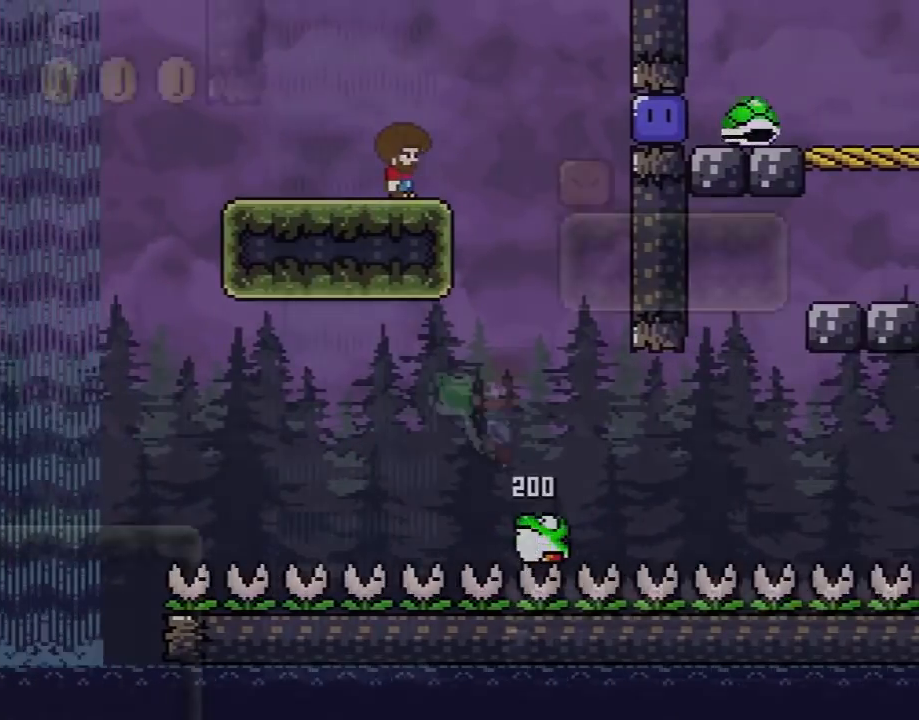
{"buttons": ["Y", "DPAD_RIGHT"], "events": [[17, "DPAD_LEFT", "down"], [33, "B", "down"], [67, "Y", "down"], [133, "B", "up"], [150, "X", "up"], [350, "B", "down"], [400, "DPAD_LEFT", "up"], [433, "DPAD_RIGHT", "down"], [500, "B", "up"]]}
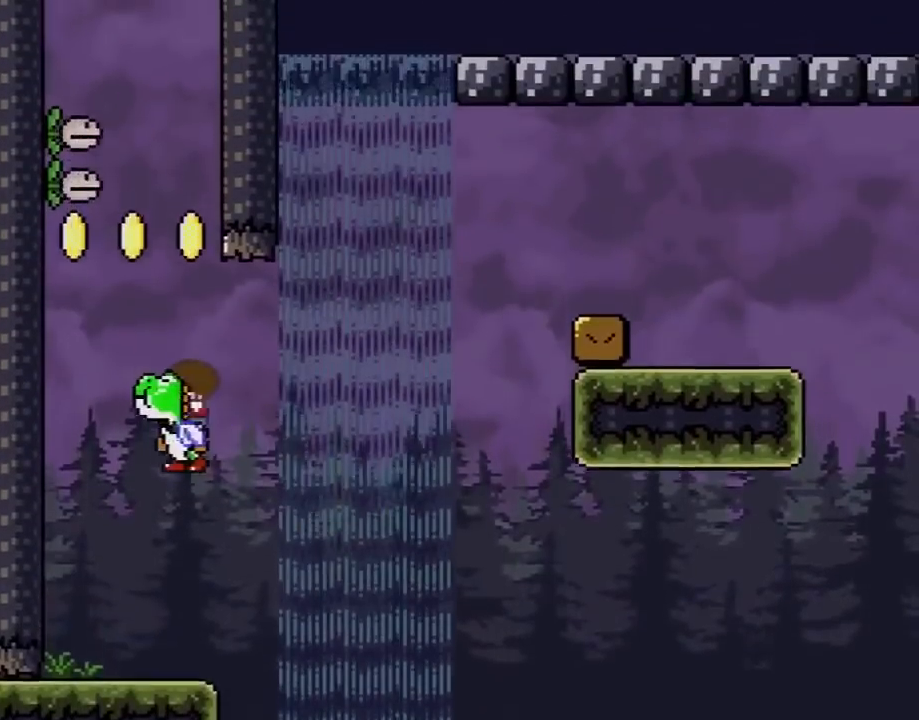
{"buttons": ["Y", "DPAD_LEFT"], "events": [[100, "B", "down"], [200, "DPAD_RIGHT", "up"], [217, "B", "up"], [317, "B", "down"], [400, "DPAD_LEFT", "down"], [433, "B", "up"]]}
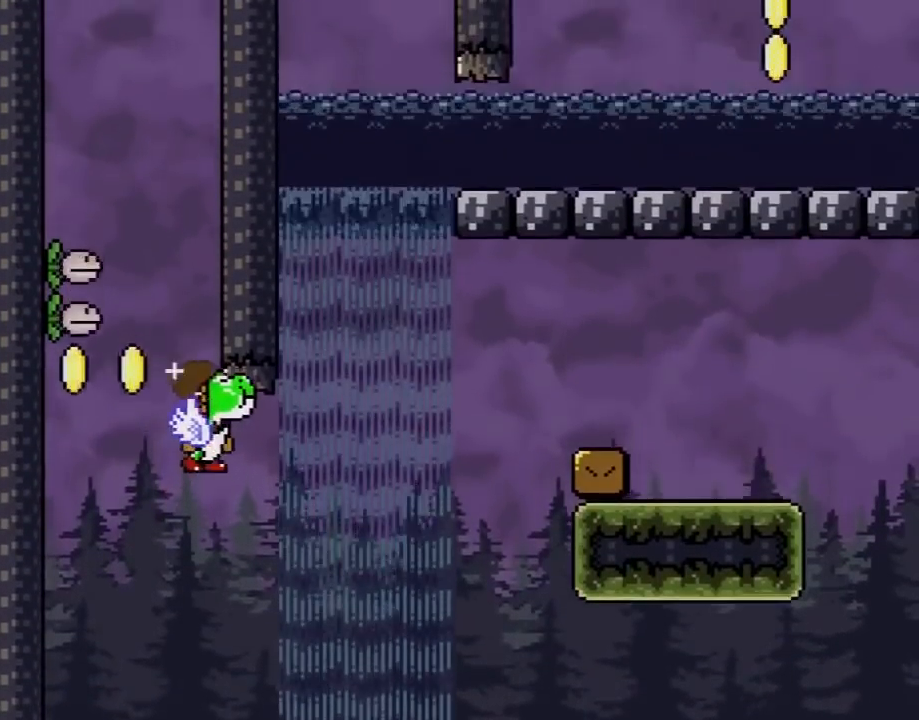
{"buttons": ["Y"], "events": [[33, "B", "down"], [33, "DPAD_LEFT", "up"], [133, "DPAD_RIGHT", "down"], [150, "B", "up"], [217, "B", "down"], [217, "DPAD_RIGHT", "up"], [317, "B", "up"], [400, "B", "down"], [467, "B", "up"]]}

· · · · ·

AIM OF THE EXERCISE: Pictures stay out; everything else in the listing above gets restated word for word.

RESPONSE BELOW:
{"buttons": ["Y", "DPAD_RIGHT"], "events": [[17, "DPAD_LEFT", "down"], [33, "B", "down"], [67, "Y", "down"], [133, "B", "up"], [150, "X", "up"], [350, "B", "down"], [400, "DPAD_LEFT", "up"], [433, "DPAD_RIGHT", "down"], [500, "B", "up"]]}
{"buttons": ["Y", "DPAD_LEFT"], "events": [[100, "B", "down"], [200, "DPAD_RIGHT", "up"], [217, "B", "up"], [317, "B", "down"], [400, "DPAD_LEFT", "down"], [433, "B", "up"]]}
{"buttons": ["Y"], "events": [[33, "B", "down"], [33, "DPAD_LEFT", "up"], [133, "DPAD_RIGHT", "down"], [150, "B", "up"], [217, "B", "down"], [217, "DPAD_RIGHT", "up"], [317, "B", "up"], [400, "B", "down"], [467, "B", "up"]]}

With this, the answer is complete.